Download or read book Multiscale Geomechanics written by Pierre-Yves Hicher and published by John Wiley & Sons. This book was released on 2013-02-28 with total page 324 pages. Available in PDF, EPUB and Kindle. Book excerpt: This book addresses the latest issues in multiscale geomechanics. Written by leading experts in the field as a tribute to Jean Biarez (1927-2006), it can be of great use and interest to researchers and engineers alike. A brief introduction describes how a major school of soil mechanics came into being through the exemplary teaching by one man. Biarez's life-long work consisted of explaining the elementary mechanisms governing soil constituents in order to enhance understanding of the underlying scientific laws which control the behavior of constructible sites and to incorporate these scientific advancements into engineering practices. He innovated a multiscale approach of passing from the discontinuous medium formed by individual grains to an equivalent continuous medium. The first part of the book examines the behavior of soils at the level of their different constituents and at the level of their interaction. Behavior is then treated at the scale of the soil sample. The second part deals with soil mechanics from the vantage point of the construction project. It highlights Biarez's insightful adoption of the Finite Element Codes and illustrates, through numerous construction examples, his methodology and approach based on the general framework he constructed for soil behavior, constantly enriched by comparing in situ measurements with calculated responses of geostructures.
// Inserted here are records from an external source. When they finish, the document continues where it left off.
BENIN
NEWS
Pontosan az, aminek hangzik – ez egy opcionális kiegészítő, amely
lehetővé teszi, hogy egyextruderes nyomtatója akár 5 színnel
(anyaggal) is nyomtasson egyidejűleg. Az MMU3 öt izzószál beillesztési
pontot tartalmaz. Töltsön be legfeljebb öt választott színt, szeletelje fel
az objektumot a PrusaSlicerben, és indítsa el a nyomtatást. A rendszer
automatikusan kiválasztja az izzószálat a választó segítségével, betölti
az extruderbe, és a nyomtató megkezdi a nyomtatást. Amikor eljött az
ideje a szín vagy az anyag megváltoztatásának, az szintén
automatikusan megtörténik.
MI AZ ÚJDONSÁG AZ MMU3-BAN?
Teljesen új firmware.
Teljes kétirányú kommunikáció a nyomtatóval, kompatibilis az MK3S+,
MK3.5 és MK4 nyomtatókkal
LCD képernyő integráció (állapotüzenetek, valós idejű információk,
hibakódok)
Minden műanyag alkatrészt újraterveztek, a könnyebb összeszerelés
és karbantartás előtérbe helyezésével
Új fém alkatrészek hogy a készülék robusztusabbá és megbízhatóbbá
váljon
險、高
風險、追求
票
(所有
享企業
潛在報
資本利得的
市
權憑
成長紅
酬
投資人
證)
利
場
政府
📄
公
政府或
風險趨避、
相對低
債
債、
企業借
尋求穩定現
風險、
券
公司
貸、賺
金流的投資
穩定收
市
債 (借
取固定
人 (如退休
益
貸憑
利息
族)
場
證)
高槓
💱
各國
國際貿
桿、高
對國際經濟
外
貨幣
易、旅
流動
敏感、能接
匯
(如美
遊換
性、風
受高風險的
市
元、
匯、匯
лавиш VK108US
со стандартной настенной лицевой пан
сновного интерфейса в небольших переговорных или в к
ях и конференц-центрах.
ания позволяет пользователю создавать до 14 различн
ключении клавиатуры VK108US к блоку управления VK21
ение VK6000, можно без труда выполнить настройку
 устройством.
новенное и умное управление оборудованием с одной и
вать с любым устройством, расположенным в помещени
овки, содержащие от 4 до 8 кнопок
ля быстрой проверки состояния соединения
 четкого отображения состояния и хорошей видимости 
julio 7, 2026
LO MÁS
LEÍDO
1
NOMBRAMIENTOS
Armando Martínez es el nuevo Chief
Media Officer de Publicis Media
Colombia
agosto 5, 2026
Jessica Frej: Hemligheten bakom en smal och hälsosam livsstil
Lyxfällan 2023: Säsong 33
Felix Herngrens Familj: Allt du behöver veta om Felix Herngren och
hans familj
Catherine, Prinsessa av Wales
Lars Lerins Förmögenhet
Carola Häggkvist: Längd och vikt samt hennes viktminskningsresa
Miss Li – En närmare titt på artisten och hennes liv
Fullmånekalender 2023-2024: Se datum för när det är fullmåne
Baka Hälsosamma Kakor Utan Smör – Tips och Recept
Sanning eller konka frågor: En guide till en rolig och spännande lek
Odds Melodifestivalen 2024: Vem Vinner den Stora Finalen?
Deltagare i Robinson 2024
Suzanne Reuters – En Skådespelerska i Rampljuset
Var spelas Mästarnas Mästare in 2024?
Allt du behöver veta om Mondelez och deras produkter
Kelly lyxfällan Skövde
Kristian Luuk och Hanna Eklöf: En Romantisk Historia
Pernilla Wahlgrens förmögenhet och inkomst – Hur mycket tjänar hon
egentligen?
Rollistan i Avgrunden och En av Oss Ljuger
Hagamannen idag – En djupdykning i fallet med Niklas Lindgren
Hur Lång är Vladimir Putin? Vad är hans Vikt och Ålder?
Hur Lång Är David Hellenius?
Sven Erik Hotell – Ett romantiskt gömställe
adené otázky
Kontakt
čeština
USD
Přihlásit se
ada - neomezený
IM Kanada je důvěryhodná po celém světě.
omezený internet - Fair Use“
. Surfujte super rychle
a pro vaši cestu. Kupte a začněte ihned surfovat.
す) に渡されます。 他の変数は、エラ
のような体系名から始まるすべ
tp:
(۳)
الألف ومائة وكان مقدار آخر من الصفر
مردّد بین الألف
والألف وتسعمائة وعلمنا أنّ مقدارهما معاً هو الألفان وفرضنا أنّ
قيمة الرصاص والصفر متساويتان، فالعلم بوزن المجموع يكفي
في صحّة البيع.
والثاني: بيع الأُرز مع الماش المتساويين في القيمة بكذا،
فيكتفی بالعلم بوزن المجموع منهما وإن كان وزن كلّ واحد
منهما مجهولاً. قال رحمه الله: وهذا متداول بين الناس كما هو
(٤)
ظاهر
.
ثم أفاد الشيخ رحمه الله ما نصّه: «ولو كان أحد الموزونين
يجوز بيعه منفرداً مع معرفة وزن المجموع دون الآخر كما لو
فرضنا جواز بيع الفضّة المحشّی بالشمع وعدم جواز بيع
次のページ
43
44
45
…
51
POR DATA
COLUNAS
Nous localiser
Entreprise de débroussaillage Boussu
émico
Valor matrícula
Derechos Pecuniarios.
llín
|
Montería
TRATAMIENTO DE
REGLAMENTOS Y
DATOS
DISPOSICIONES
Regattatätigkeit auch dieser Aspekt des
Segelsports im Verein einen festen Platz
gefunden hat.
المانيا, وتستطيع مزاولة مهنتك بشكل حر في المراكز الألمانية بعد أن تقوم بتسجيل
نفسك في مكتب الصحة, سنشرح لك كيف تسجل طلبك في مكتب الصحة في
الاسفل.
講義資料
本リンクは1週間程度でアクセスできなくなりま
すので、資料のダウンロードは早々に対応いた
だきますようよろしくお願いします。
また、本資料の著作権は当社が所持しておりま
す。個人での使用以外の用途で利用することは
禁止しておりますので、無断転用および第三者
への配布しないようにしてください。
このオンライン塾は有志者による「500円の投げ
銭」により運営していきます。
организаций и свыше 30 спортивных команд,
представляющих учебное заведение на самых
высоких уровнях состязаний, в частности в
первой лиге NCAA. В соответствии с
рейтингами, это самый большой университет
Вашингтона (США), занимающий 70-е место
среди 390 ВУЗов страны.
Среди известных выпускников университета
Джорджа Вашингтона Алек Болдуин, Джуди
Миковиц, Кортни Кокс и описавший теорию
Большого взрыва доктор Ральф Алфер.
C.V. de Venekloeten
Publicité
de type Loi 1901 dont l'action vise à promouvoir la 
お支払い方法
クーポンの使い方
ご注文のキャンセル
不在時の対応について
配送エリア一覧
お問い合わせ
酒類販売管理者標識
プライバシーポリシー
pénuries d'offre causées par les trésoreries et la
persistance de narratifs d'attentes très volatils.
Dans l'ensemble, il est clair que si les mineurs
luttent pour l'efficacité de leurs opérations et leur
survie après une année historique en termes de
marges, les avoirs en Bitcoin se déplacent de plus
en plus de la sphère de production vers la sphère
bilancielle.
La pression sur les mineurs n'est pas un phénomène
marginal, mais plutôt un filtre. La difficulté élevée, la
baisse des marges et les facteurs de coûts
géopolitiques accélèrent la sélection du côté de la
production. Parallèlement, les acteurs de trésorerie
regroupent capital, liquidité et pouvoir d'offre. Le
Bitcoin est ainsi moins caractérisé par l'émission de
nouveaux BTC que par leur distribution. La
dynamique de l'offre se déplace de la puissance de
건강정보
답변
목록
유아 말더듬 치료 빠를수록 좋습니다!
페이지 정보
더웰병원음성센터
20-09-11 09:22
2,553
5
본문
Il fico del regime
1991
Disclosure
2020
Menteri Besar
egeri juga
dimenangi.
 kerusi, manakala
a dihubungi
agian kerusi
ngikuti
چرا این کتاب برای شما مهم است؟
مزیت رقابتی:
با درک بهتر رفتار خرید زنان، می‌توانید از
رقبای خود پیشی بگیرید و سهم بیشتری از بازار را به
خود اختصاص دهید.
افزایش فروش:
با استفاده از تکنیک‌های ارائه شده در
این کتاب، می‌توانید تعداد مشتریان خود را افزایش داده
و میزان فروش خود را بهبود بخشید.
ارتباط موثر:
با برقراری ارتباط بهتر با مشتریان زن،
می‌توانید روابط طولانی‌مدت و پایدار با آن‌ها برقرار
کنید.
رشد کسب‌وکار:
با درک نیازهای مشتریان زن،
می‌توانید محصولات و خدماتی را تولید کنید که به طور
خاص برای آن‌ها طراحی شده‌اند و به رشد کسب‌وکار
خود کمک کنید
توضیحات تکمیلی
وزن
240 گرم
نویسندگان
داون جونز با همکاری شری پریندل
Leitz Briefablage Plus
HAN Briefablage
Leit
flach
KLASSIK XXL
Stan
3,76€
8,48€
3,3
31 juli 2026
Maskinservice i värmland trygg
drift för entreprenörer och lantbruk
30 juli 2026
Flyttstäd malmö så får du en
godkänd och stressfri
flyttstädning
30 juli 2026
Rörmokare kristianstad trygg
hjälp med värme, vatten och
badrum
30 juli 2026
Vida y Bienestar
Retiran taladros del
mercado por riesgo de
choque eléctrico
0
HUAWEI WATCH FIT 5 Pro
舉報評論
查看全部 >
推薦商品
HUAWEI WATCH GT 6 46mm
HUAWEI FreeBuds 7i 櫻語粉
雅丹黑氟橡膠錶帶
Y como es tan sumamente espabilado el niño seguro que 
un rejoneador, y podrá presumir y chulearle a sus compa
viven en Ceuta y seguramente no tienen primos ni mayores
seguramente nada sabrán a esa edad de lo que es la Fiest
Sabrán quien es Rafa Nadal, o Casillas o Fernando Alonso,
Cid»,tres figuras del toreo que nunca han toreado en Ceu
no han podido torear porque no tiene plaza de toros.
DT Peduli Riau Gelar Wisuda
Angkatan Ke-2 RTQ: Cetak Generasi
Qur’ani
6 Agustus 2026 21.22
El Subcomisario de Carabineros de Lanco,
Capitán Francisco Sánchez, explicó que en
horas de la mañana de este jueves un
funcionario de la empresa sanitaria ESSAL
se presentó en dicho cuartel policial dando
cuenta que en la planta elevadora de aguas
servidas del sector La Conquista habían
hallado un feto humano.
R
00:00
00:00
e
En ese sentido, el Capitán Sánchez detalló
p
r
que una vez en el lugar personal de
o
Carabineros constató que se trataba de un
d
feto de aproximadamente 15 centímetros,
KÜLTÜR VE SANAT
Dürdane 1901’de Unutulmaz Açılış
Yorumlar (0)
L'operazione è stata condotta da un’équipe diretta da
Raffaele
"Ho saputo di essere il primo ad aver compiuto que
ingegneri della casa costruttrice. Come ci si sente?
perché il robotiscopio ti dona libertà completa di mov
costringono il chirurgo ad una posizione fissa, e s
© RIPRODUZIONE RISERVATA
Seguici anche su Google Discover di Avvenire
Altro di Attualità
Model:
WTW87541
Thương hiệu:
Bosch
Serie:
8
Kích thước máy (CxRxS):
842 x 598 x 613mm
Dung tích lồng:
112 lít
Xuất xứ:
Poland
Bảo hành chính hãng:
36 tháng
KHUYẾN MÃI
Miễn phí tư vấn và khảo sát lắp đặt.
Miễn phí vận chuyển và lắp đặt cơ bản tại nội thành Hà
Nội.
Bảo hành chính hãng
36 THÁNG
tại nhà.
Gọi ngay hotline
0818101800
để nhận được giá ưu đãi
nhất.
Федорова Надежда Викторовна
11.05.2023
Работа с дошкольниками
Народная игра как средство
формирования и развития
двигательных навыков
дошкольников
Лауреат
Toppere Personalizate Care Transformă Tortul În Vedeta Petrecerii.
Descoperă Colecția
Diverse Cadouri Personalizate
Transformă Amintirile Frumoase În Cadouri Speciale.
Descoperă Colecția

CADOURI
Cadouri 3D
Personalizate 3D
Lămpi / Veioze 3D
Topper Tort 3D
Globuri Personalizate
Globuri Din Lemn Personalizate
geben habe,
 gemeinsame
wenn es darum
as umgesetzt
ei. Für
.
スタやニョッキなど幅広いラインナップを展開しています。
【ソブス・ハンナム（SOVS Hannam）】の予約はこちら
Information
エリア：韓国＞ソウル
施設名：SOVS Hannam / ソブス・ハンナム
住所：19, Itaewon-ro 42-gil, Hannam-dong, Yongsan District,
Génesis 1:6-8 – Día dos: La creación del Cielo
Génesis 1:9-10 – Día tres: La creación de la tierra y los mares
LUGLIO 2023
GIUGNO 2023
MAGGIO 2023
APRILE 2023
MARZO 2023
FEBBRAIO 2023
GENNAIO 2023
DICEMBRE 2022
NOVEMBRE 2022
Download or read book MESO SCALE SIMULATIONS OF COMPACTION WAVES IN A GRANULAR BED written by and published by . This book was released on 2001 with total page pages. Available in PDF, EPUB and Kindle. Book excerpt: A granular bed provides an extreme example of a heterogeneous material. Behind a moderate strength wave, the shock compression in a granular material is due to squeezing out pore space rather than an increase in the density of individual grains. This type of shock is known as a compaction wave. The key properties of compaction waves are displayed in mesomechanics simulations--continuum mechanics calculations in which individual grains are resolved. Fluctuations in hydrodynamic quantities occur behind the wave front due to stress concentrations at the contact between grains exceeding the yield strength and leading to localized plastic flow. Nevertheless, average wave profiles have the appearance of a dispersed shock wave, and for the most part the fluid mechanics equations, with the addition of a porosity variable, can be used as a homogenized model to describe the behavior of a granular bed. However, some aspects of the wave structure are not accounted for by the homogenized model. These include dispersion of weak waves and an elastic precursor for intermediate strength waves.